Blessed are the dead that the rain rains upon:
But here I pray that none whom once I loved
Is dying tonight or lying still awake
Solitary, listening to the rain,
Either in pain or thus in sympathy
Helpless among the living and the dead,
Like a cold water among broken reeds,
Myriads of broken reeds all still and stiff,
Like me who have no love which this wild rain
Has not dissolved except the love of death,
If love it be towards what is perfect and
Cannot, the tempest tells me, disappoint.

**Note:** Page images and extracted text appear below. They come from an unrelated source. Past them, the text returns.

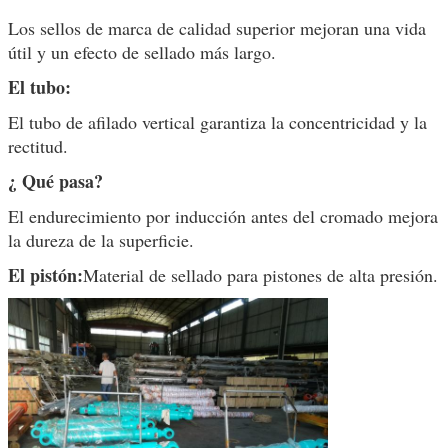
Los sellos de marca de calidad superior mejoran una vida
útil y un efecto de sellado más largo.
El tubo:
El tubo de afilado vertical garantiza la concentricidad y la
rectitud.
¿ Qué pasa?
El endurecimiento por inducción antes del cromado mejora
la dureza de la superficie.
El pistón:
Material de sellado para pistones de alta presión.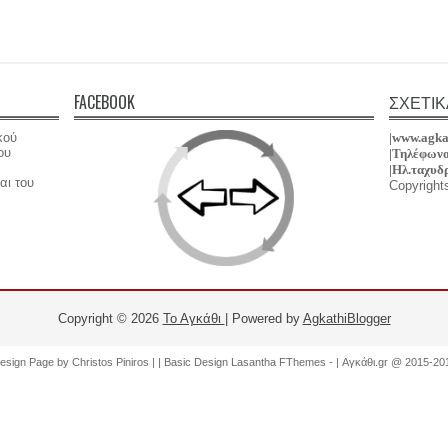
FACEBOOK
ΣΧΕΤΙΚ
κού
|www.agka
ου
|Τηλέφωνο
|
Hλ.ταχυδ
αι του
Copyright
Copyright ©
2026
Το Αγκάθι
| Powered by
AgkathiBlogger
esign Page by
Christos Piniros |
| Basic Design
Lasantha FThemes
-
|
Αγκάθι.gr @ 2015-20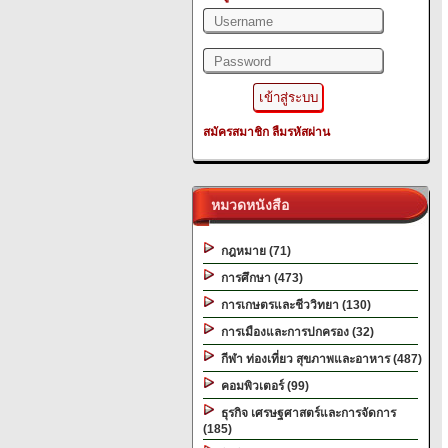
สมัครสมาชิก
ลืมรหัสผ่าน
หมวดหนังสือ
กฎหมาย (71)
การศึกษา (473)
การเกษตรและชีววิทยา (130)
การเมืองและการปกครอง (32)
กีฬา ท่องเที่ยว สุขภาพและอาหาร (487)
คอมพิวเตอร์ (99)
ธุรกิจ เศรษฐศาสตร์และการจัดการ
(185)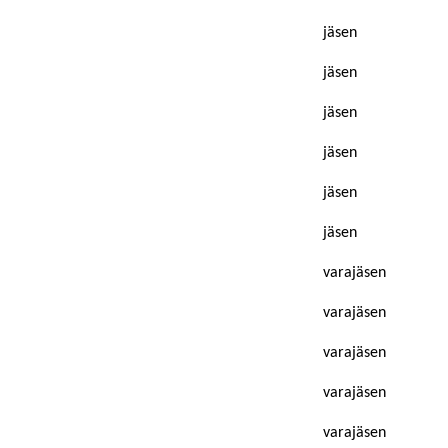
jäsen
jäsen
jäsen
jäsen
jäsen
jäsen
varajäsen
varajäsen
varajäsen
varajäsen
varajäsen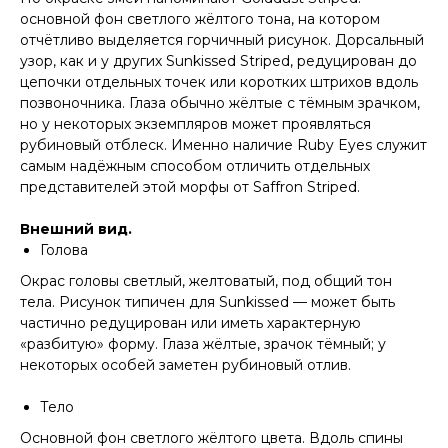
основной фон светлого жёлтого тона, на котором
отчётливо выделяется горчичный рисунок. Дорсальный
узор, как и у других Sunkissed Striped, редуцирован до
цепочки отдельных точек или коротких штрихов вдоль
позвоночника. Глаза обычно жёлтые с тёмным зрачком,
но у некоторых экземпляров может проявляться
рубиновый отблеск. Именно наличие Ruby Eyes служит
самым надёжным способом отличить отдельных
представителей этой морфы от Saffron Striped.
Внешний вид.
Голова
Окрас головы светлый, желтоватый, под общий тон
тела. Рисунок типичен для Sunkissed — может быть
частично редуцирован или иметь характерную
«разбитую» форму. Глаза жёлтые, зрачок тёмный; у
некоторых особей заметен рубиновый отлив.
Тело
Основной фон светлого жёлтого цвета. Вдоль спины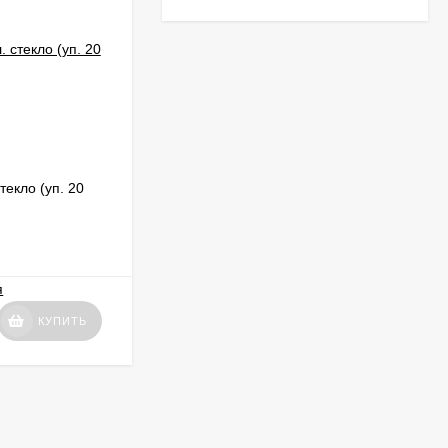
текло (уп. 20
Зандукели Крем-Сливки 0,5 л. стекло
(уп. 20 шт.) Грузия
НЕТ В НАЛИЧИИ
1 690
₽
КУПИТЬ
КУПИТЬ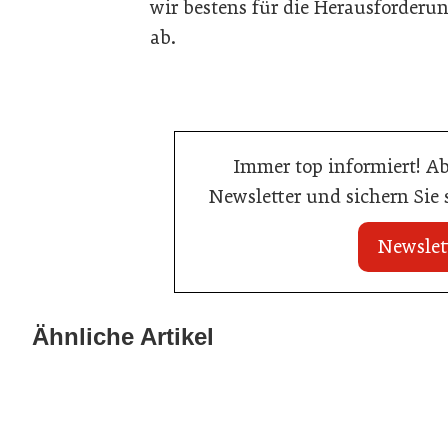
wir bestens für die Herausforderun
ab.
Immer top informiert! A
Newsletter und sichern Sie
Newslet
20. Juli 2026
20. Juli 2026
Land Steiermark startet
Allianz zwische
Ähnliche Artikel
Qualitätsoffensive für die Hotellerie
Hotels
Hotellerie
Hotellerie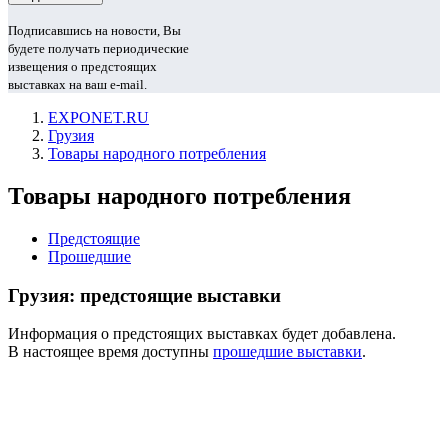
Подписавшись на новости, Вы
будете получать периодические
извещения о предстоящих
выставках на ваш e-mail.
EXPONET.RU
Грузия
Товары народного потребления
Товары народного потребления
Предстоящие
Прошедшие
Грузия: предстоящие выставки
Информация о предстоящих выставках будет добавлена.
В настоящее время доступны
прошедшие выставки
.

Sunshine has been in short supply the past few weeks and there is only one day forecast in the next ten in which it will grace us with its presence in Minneapolis. It looks more like April 1 outside my window than May 2, with nary a tulip in sight. The Governor is going to need to declare a state wide “sunshine” mental health day the first day it hits 80 degrees F to counter balance the umpteen “snow” days this past winter. Wouldn’t it be nice if we were so blinded by the sun on a glorious spring day that we all had to not go into work and instead dig in our gardens and get our finger nails dirty in the sunshine?

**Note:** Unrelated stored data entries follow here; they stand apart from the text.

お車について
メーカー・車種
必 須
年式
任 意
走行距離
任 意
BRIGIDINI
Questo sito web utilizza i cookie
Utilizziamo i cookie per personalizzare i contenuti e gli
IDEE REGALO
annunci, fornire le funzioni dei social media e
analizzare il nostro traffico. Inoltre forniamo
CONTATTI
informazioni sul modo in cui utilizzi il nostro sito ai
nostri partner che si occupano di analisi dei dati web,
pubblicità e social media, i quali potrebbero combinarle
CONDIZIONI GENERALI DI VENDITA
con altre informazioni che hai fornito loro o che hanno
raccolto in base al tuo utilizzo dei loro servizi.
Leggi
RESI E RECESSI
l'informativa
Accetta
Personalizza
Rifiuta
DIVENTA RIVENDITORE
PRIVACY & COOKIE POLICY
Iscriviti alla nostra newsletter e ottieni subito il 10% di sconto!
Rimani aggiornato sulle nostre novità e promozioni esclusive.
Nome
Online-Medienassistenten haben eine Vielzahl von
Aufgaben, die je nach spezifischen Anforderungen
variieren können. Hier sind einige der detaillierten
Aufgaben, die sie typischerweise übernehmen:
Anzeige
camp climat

Edward Thomas fans have also been in short supply the past week. I haven’t been inundated with recommendations from readers of his top poems. So I took it upon myself to take a deeper look and find several Thomas’ poems that at least struck my fancy. I sincerely enjoy his 18 line poem Rain. Like nearly everything else Thomas wrote, it’s melancholy feel makes the wading through it a little thick, but it creates in me, an interesting thought of rain, washing away everything but the love of death.
It is a bit of an odd thought, to love death and to not do so in a macabre or unhealthy way, rather an idea that if we love life that someday we may have to equally embrace our death with that same passion to find release. I am not one of these people who want to know my genetic tendencies for various ailments, so I’ll pass on the fad of genetic testing. I can look at my parents and grandparents and get a pretty good idea of what my risk factors are; diabetes and heart disease. I find the whole mindset of believing you can somehow “cure” death insulting. I don’t believe if I were to simply exercise more, eat a diet free of sugar and fat, save the earth by bringing cloth shopping bags to Trader Joes and eat more fiber that I change much the trajectory of my own life. I am quite content in my knowledge that my yearly physical shows that I am aging well in some regards and in others I am progressing on a fairly predictable timeline towards what is inevitable. I refuse to cooperate with my health insurance provider who dangles a monthly discount if I prove to them I am doing what I am already doing. Its none of their damn business in my opinion and since the clinical evidence based on my blood pressure, lipids and A1C would all suggest otherwise anyways, I figure I better prepay my fair share of the costs of my eventual modern heart interventions. I feel I lead a pretty darn healthy life, but the insurance industry actuary tables have me pegged for going toes up sometime around 2043. Lots of time left to sip coffee, eat my oatmeal and enjoy rainy May Thursday mornings like today.
Now That You Too…
By Eleanor Farjeon
Now that you too must shortly go the way
Which in these bloodshot years uncounted men
Have gone in vanishing armies day by day,
And in their numbers will not come again:
I must not strain the moments of our meeting
Striving each look, each accent, not to miss,
Or question of our parting and our greeting –
Is this the last of all? is this- or this?
Last sight of all it may be with these eyes,
Last touch, last hearing, since eyes, hands, and ears,
Even serving love, are our mortalities,
And cling to what they own in mortal fears:-
But oh, let end what will, I hold you fast
By immortal love, which has no first or last.